The more we pursue justice in the world, making sure we do so with mercy and grace, the more we will find we will be satisfied in the eschatological kingdom of God. This does not mean there will be no justice in the world, that is, it does not mean we will not find any satisfaction in it in our lives. While the fullness of the eschatological kingdom of God, the eschaton, is not yet, nonetheless, the incarnation is the immanent eschaton: Jesus shares grace with the whole of creation, giving it the means to participate in an experience of the eschatological kingdom of God in an anticipatory way. The world can change and be made better, even if it will not become a utopia. We should embrace the eschatological graces brought into the world thanks to the incarnation. With our hunger and thirst for justice, we should pursue it to the end of our days, never giving up, even if it seems like it is far from us our fleeting. For then it will be a true hunger and thirst for justice, and Jesus’ blessing will be upon us.


[1] St. Jerome, Commentary on Matthew. Trans. Thomas P. Scheck (Washington, DC: CUA Press, 2008), 76.

[2] St. Caesarius of Arles, Sermons Volume I (1-80). Trans. Mary Magdeleine Mueller, OSF (New York: Fathers of the Church, 1956), 28 [Sermon 4].
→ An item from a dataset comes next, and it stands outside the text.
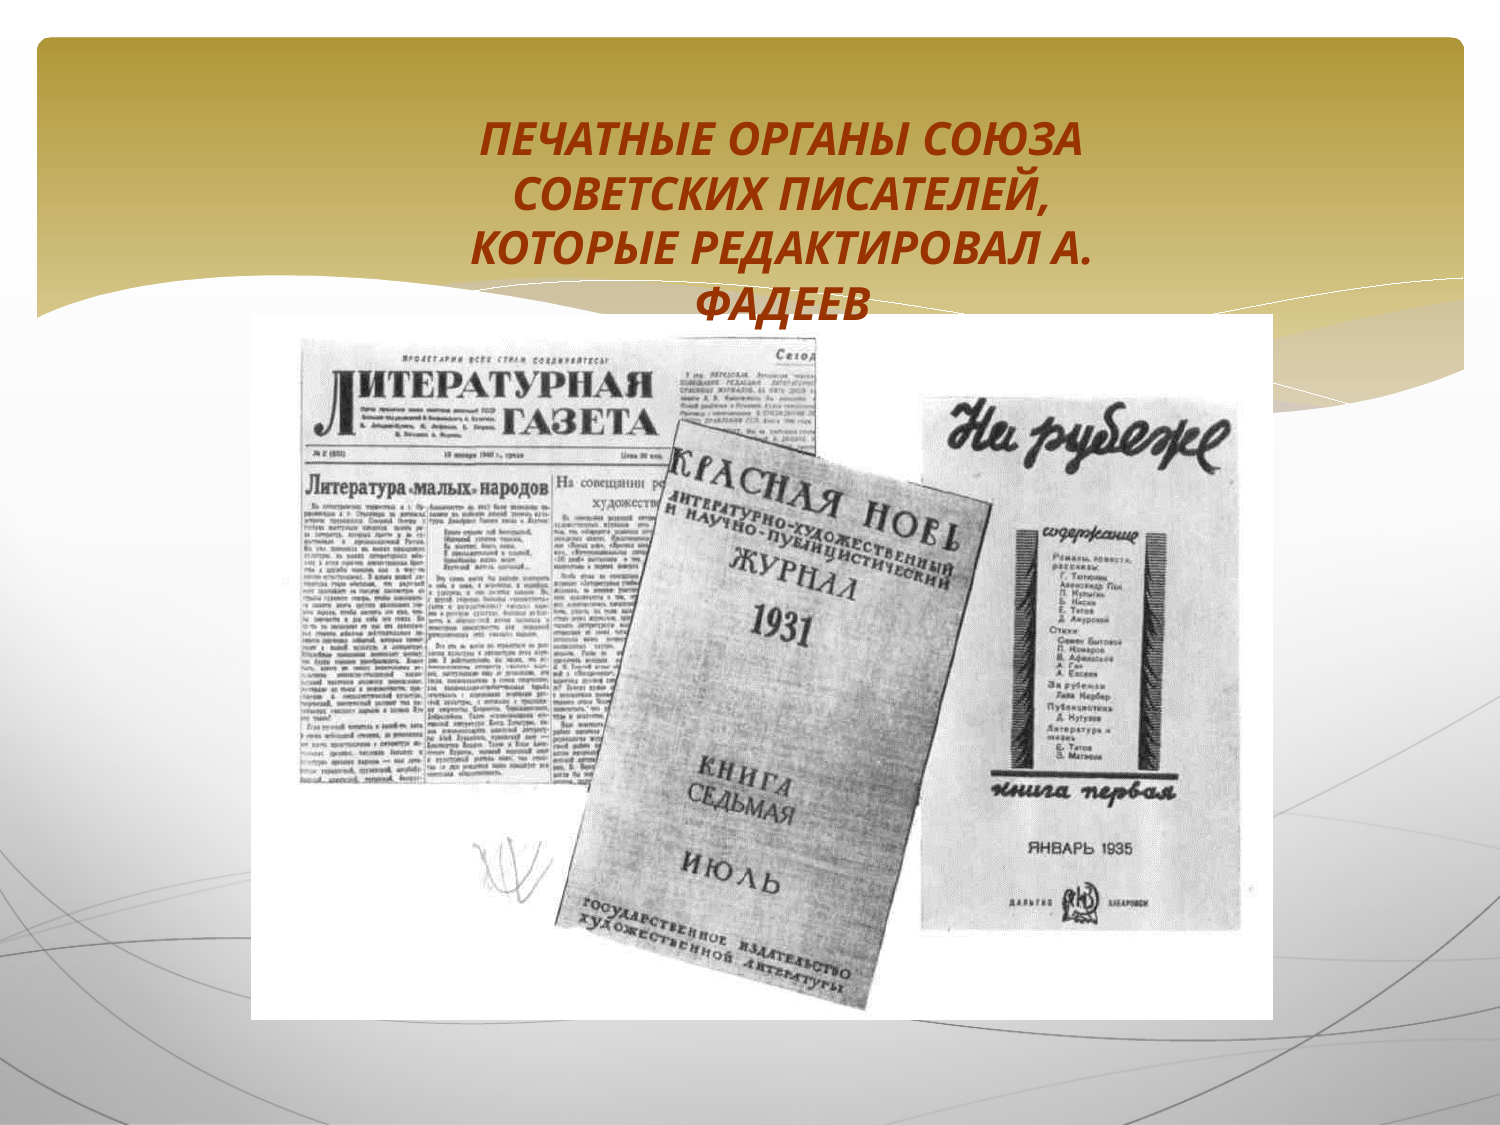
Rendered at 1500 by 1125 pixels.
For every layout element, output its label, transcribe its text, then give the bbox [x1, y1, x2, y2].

picture [250, 314, 1273, 1020]
text_box ПЕЧАТНЫЕ ОРГАНЫ СОЮЗА СОВЕТСКИХ ПИСАТЕЛЕЙ, КОТОРЫЕ РЕДАКТИРОВАЛ А. ФАДЕЕВ [407, 101, 1158, 312]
[3] Vladimir Solovyey, God, Man & The Church. The Spiritual Foundations Of Life. Trans. Donald Attwater (Cambridge: James Clarke & Co., 2016), 38.

[4] St. Hildegard of Bingen, “Letter 220r” in The Letters of Hildegard of Bingen. Volume III. Trans. Joseph L Baird and Radd K Ehrman (Oxford: Oxford University Press, 2004), 14.

[5] Origen, Homilies on the Psalms: Codex Monacensis Graecus 314. Trans. Joseph W. Trigg (Washington, DC: CUA Press, 2020), 243 [Homily 1 on Psalm 76].